Mis à jour le 20.10.2023
L’ouvrage La femme endettée. Parenté, sexualité et capitalisme, résultat de deux décennies de recherches économiques en Inde – combinant enquêtes statistiques et ethnographie –, vient de paraître (en anglais). Des travaux qui s'inscrivent dans l'atteinte de l'Objectif de développement durable 5 - Réaliser l’égalité des sexes et autonomiser toutes les femmes et les filles. Les auteurs du livre, Isabelle Guérin, Santosh Kumar et G. Venkatasubramanian, respectivement socio-économiste à l’IRD et socio-anthropologues à l’Institut français de Pondichéry, répondent aux questions d’IRD le Mag’ sur le sujet.
IRD le Mag’ : Quelle est la place des femmes indiennes dans la détention et la gestion des dettes des ménages ?
Isabelle Guérin, Santosh Kumar et G. Venkatasubramanian : Les femmes pauvres jouent un rôle déterminant dans la gestion des dettes familiales. Curieusement, ce phénomène est méconnu et ignoré par les grands acteurs de la finance. Il est pourtant crucial pour comprendre les inégalités entre hommes et femmes mais aussi, beaucoup plus largement, pour comprendre le fonctionnement des économies et la persistance des problèmes de pauvreté. Ces dettes sont principalement utilisées pour gérer le quotidien : acheter de la nourriture, payer le médecin, l’inscription à l’école, les cérémonies, rembourser d’anciennes dettes, etc. En d’autres termes, elles compensent la faiblesse et l’irrégularité des revenus et l’absence de protection sociale. Sans elles, l’économie ne pourrait tout simplement pas fonctionner ! D’après nos enquêtes, sur 100 roupies de revenu, 48 en moyenne sont destinées au remboursement des dettes, dont 30 uniquement pour les taux d’intérêtLa roupie indienne vaut 0,01 € et le salaire journalier minimum officiel est de 150 roupies, soit 2 €.1. Les familles travaillent donc en large partie pour faire fonctionner le système financier !

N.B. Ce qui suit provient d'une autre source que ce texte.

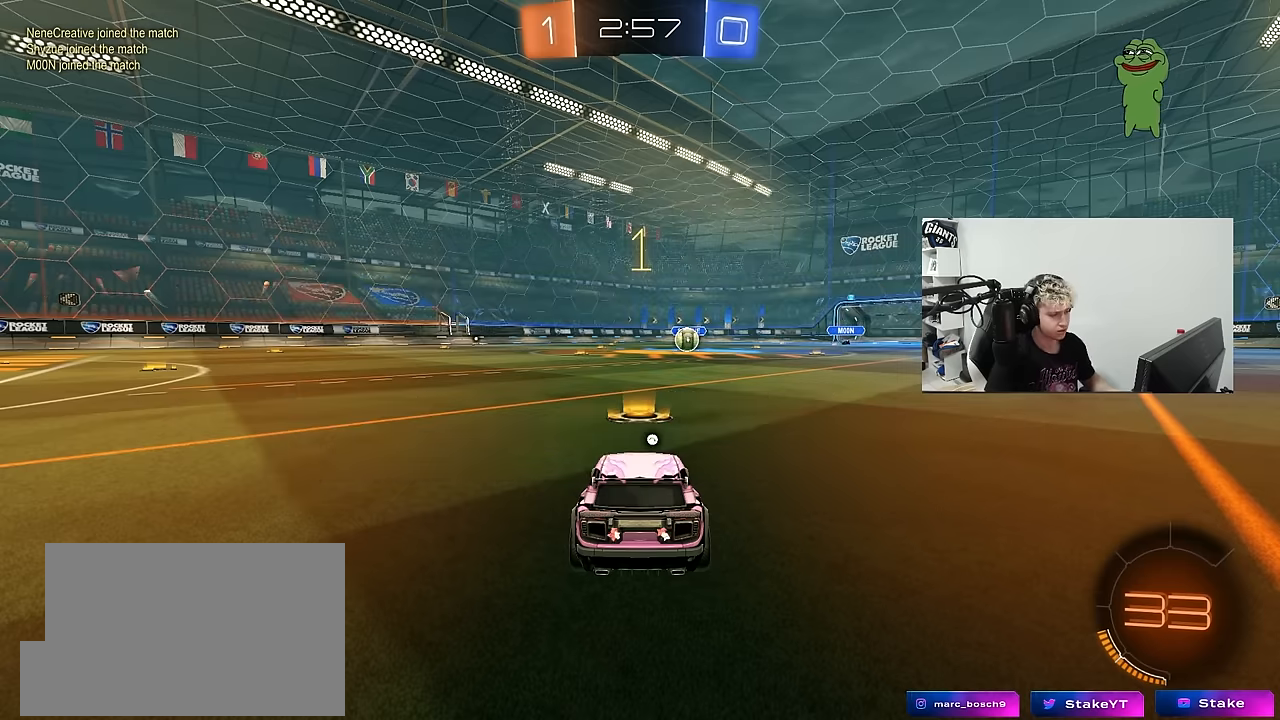
{"keys": ["w"], "mouse": ["left"], "mouse_move": "left", "events": []}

Or la gestion de ces dettes et notamment le remboursement sont souvent une responsabilité féminine, surtout dans les familles les plus pauvres et de basse caste. Les femmes combinent souvent cinq, dix, quinze dettes différentes, parfois davantage, dont une partie de manière cachée et invisible, notamment pour le mari. Gérer ces dettes suppose d’assumer des tâches quotidiennes et chronophages, de déployer des compétences spécifiques de calcul, de négociation, parfois de séduction et… de sexe. C’est donc un véritable travail, comme celui des traders. On pense souvent que les principaux acteurs de la finance sont des hommes hautement diplômés, principalement blancs, des places boursières de Wall Street, Paris ou Shanghai. En fait, les femmes pauvres sont des actrices cruciales de la finance, et d’excellentes gestionnaires de dette, mais des actrices et des gestionnaires de l’ombre.
IRD le Mag’ : Pourquoi sont-ce les femmes qui contractent les dettes et quels sont les produits financiers concernés ?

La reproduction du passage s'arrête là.